AUFTRAG 1: Wie hieß laut dem Text über Ungarn der damalige ungarische Ministerpräsident?
AUFTRAG 2: Schreib aus dem Text über Ungarn den Abschnitt ab, der mit den Worten „Schon vor den“ beginnt und mit „Vergangenheit dieses Landes.“ endet.
AUFTRAG 3: Führe den Text über Ungarn im Anschluss an seinen letzten Satz weiter.

VORLIEGENDER TEXT:
——————————
Donnerstag, 10. Juli 2025

"Die Dramen meines Jahrhunderts" (1)

                                                    "Dolly"

Schon vor den Tagen des frühen Herbstes 1974, noch bevor wir unseren Betriebsausflug ins Land der Magyaren starteten, erinnerte ich mich deutlich der jüngeren, traurigen Vergangenheit dieses Landes.

Hungary in Europe

Das tragische Schicksal des damaligen Ministerpräsidenten Imre Nagy und seiner Unterstützer stand in Bildern vor mir. Menschen meines Schlages konnten und wollten nicht vergessen, dass 1956 in Budapest, wie drei Jahre zuvor in Berlin, demokratisches Denken und Wünschen mit Waffengewalt niedergewalzt wurde. Die breite Mehrheit der Ungarn wollte sich von beklemmender, sowjetrussischer Bevormundung befreien, und der reformwillige Kommunist Nagy ließ zu, dass seines Volkes Forderungen nach freien Wahlen straffrei erhoben wurden.
——————————
DATENAUSZUG:
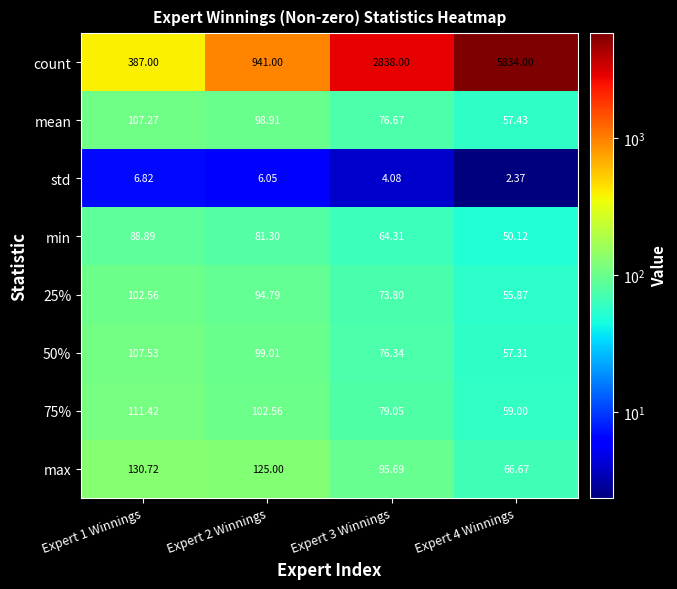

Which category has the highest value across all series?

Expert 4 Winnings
——————————
ANTWORTBEREICH 1: Imre Nagy

ANTWORTBEREICH 2:
Schon vor den Tagen des frühen Herbstes 1974, noch bevor wir unseren Betriebsausflug ins Land der Magyaren starteten, erinnerte ich mich deutlich der jüngeren, traurigen Vergangenheit dieses Landes.

ANTWORTBEREICH 3:
Es ist wohl wahr, dass die Rote Armee, 1944/45, Ungarn von faschistisch und antisemitisch orientierten „Pfeilkreuzlern“ und deren Gesinnungsgenossen befreiten: Aber, dass diesem Land der Bauern und Studenten anschließend die Lenin-Stalin-Ideenwelt aufoktroyiert werden sollte, lehnten, laut Ergebnissen der ersten und einzigen freien Wahl 1945, 83 Prozent ab. Die Partei der Kommunisten erhielt nur 17 Prozent der Stimmen. Mit List und Tücke, - sehr ähnlich wie Kuckuck-Babys ihre Mitkücken, als Überlebenskonkurrenten, brutal ins Verderben stießen – behauptete diese Minderheit bald die absolute Oberhand.  

Aus Sicht Erz-kommunistischer Politiker hätte Imre Nagy insbesondere den jungen und alten Intellektuellen niemals freien Lauf zugestehen dürfen. Diesen Ideenträgern hätte, - so die Ansichten der Total-Roten, - die vom Kreml gebilligte Regierung Nagys, Paroli bieten müssen.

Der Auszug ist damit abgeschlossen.